REQUEST
For each line of the data below that contains "GDPR", return that line.
================
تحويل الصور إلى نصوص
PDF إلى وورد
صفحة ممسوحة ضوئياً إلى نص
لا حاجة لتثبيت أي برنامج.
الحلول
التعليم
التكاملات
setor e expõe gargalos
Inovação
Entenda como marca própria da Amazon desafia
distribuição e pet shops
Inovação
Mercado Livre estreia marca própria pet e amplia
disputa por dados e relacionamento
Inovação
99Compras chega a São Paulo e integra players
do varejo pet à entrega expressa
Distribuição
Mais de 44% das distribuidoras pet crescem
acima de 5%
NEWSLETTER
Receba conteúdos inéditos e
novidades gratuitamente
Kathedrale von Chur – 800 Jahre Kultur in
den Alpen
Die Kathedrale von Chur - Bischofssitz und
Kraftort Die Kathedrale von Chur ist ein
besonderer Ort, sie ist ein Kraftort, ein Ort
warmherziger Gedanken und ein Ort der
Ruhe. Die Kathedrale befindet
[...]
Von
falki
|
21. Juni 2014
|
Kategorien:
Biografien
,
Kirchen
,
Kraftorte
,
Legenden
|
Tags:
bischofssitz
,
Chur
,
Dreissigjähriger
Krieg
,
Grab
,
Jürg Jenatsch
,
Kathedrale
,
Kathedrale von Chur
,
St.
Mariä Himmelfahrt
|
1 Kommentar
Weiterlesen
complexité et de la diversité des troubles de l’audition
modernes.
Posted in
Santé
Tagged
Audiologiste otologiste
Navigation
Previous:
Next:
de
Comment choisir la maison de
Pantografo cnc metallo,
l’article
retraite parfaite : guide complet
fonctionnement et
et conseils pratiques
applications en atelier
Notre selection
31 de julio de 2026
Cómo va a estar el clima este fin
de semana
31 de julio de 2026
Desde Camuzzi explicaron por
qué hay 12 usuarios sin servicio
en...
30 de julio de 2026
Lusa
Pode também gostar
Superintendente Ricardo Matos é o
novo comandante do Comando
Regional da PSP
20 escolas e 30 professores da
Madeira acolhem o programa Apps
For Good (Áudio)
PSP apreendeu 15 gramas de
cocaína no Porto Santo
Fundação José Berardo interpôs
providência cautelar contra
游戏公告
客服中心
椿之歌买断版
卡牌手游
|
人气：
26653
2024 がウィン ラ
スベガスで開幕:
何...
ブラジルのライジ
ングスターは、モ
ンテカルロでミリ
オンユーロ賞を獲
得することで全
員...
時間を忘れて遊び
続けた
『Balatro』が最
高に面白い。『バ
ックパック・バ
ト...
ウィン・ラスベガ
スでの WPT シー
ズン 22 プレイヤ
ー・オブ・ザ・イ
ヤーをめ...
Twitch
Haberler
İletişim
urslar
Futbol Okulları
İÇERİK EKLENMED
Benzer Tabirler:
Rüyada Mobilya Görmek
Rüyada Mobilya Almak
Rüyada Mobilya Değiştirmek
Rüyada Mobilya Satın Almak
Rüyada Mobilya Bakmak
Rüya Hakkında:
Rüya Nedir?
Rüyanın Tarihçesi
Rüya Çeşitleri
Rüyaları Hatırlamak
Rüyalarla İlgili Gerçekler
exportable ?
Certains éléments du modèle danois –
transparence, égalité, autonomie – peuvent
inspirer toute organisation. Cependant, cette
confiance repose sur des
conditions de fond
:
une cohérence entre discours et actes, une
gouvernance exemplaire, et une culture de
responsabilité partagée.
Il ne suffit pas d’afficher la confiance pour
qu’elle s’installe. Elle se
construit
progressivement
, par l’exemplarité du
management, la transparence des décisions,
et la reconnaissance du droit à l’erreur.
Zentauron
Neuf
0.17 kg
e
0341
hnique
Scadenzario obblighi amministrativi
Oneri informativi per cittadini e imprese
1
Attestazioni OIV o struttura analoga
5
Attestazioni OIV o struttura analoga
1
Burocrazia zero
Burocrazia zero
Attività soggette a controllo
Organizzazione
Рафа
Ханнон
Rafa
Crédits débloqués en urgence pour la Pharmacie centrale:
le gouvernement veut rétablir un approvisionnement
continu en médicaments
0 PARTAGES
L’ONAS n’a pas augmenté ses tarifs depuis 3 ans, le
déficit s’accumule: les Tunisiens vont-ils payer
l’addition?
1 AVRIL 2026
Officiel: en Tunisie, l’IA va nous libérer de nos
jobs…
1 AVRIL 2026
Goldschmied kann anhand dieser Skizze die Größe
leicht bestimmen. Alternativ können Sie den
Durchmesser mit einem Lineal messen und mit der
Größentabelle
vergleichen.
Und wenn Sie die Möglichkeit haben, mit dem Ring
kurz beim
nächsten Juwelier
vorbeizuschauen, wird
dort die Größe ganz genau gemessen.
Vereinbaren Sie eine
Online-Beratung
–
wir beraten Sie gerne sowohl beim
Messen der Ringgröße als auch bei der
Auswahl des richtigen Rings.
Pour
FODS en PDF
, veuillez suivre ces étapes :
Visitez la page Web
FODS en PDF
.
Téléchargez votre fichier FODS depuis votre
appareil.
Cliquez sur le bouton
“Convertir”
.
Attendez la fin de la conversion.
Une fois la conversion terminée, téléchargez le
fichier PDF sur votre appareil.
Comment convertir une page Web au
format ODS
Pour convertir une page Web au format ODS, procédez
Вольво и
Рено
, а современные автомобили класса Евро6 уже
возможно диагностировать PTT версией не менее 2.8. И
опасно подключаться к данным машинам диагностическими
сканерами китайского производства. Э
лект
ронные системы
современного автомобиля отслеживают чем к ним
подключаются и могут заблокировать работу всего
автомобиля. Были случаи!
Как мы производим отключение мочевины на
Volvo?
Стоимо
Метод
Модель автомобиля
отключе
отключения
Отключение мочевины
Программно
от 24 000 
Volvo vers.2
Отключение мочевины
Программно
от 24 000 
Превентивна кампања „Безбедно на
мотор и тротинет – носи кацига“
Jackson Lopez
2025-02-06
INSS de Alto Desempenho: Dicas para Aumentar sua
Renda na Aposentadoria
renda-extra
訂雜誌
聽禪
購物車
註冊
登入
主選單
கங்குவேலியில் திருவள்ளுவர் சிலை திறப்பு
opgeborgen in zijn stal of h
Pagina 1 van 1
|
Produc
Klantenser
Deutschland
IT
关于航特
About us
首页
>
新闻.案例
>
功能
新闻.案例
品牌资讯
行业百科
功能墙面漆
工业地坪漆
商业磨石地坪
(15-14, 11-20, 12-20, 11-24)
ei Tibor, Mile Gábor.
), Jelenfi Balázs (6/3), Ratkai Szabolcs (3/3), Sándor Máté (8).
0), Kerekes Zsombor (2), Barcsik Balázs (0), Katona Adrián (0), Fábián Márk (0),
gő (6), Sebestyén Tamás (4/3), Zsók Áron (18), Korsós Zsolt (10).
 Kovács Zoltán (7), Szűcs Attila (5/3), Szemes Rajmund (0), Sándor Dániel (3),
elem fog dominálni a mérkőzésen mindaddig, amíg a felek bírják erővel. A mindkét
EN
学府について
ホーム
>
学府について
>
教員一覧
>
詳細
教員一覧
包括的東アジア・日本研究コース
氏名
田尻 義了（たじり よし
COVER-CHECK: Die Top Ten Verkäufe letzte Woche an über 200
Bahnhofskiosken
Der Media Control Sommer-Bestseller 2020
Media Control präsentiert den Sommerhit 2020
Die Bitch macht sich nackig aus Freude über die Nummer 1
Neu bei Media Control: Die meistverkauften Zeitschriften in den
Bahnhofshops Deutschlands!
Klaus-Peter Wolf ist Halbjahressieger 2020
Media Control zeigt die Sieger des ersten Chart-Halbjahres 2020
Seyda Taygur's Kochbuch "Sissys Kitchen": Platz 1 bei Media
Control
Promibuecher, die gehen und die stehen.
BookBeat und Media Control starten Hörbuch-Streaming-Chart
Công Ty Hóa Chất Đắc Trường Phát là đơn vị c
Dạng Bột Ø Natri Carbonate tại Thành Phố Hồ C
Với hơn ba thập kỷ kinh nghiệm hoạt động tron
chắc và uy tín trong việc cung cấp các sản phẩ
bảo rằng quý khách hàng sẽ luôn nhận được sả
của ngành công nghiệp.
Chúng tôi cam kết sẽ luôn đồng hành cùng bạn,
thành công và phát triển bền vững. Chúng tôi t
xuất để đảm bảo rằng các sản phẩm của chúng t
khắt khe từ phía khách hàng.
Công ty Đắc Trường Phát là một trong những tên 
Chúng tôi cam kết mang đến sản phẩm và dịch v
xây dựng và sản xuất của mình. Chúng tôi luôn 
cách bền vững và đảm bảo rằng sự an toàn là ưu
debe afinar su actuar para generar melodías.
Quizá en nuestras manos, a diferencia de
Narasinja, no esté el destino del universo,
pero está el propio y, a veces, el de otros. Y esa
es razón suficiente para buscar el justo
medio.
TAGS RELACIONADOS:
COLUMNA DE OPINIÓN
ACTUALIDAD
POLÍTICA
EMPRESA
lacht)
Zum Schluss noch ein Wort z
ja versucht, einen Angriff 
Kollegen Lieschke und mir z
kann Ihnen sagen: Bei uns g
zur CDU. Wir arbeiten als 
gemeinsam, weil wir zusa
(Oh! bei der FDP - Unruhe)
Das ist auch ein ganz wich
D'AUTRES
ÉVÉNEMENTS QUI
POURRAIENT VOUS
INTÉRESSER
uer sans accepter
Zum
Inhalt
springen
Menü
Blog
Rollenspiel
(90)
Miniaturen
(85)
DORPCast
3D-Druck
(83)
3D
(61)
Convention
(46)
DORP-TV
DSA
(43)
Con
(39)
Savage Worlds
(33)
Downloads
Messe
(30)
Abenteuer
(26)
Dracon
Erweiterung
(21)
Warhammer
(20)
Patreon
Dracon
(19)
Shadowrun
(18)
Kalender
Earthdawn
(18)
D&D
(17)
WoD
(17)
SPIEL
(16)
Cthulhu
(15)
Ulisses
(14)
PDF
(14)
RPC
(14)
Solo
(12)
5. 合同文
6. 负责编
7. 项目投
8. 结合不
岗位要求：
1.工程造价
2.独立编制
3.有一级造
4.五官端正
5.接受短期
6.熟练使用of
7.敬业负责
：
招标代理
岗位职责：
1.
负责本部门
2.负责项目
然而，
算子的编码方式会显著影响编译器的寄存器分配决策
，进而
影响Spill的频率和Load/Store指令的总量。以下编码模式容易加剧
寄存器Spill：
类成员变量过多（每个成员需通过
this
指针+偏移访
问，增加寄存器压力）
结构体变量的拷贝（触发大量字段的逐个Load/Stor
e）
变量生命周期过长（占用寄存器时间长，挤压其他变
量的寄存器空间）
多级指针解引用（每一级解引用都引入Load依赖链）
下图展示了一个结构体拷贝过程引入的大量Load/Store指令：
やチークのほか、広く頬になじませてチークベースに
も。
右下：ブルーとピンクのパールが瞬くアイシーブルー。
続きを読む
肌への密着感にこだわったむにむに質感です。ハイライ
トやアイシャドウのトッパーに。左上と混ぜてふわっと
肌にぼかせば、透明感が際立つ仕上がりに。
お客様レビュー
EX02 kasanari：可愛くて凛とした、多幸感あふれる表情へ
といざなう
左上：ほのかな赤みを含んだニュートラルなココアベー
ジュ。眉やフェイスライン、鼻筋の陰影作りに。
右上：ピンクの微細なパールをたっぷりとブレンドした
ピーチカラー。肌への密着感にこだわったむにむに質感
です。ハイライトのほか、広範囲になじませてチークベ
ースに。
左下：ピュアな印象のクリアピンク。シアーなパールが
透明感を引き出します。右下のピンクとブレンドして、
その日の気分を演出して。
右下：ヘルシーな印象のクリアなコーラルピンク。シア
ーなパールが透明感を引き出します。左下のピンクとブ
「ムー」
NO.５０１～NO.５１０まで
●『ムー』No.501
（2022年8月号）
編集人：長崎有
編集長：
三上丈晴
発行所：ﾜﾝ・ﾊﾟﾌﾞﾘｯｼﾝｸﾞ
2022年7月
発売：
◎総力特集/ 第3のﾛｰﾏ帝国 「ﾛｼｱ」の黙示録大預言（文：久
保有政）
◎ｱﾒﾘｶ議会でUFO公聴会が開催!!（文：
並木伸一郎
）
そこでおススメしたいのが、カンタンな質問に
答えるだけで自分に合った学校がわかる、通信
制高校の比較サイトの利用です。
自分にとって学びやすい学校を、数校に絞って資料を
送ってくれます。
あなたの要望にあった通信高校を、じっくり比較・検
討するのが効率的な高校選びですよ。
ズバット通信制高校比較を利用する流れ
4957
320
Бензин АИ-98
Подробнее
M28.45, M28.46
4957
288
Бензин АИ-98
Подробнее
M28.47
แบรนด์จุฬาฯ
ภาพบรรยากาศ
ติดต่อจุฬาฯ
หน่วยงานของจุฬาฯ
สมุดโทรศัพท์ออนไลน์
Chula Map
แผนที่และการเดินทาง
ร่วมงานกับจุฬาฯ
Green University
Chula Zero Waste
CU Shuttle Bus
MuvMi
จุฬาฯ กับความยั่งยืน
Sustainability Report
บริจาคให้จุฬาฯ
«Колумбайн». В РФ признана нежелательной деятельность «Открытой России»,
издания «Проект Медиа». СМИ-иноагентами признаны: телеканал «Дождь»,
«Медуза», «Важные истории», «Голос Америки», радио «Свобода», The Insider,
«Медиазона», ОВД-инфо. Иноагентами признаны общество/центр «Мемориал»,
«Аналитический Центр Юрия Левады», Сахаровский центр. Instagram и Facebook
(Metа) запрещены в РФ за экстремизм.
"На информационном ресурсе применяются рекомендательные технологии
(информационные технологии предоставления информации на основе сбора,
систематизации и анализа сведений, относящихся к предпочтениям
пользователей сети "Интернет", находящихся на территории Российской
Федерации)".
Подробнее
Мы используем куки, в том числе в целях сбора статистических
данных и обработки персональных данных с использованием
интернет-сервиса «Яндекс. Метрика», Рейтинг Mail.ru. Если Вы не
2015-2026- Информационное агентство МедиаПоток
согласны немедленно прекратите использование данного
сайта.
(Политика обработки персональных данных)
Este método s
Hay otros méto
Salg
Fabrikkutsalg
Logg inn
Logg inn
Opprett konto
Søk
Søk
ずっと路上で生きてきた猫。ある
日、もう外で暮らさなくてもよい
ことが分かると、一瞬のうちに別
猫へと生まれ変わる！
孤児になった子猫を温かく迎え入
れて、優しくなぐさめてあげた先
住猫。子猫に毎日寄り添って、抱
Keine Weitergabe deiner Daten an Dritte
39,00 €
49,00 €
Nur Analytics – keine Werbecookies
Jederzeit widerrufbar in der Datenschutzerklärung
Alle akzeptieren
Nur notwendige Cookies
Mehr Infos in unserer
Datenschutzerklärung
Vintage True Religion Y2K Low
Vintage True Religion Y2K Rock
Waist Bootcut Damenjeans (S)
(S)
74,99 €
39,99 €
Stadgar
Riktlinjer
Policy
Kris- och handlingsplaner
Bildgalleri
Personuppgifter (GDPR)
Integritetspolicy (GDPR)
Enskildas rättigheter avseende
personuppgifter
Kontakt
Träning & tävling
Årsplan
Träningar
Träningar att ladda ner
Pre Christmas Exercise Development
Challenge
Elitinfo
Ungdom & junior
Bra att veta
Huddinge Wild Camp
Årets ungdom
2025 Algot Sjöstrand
================
WRITTEN RESPONSE
Personuppgifter (GDPR)
Integritetspolicy (GDPR)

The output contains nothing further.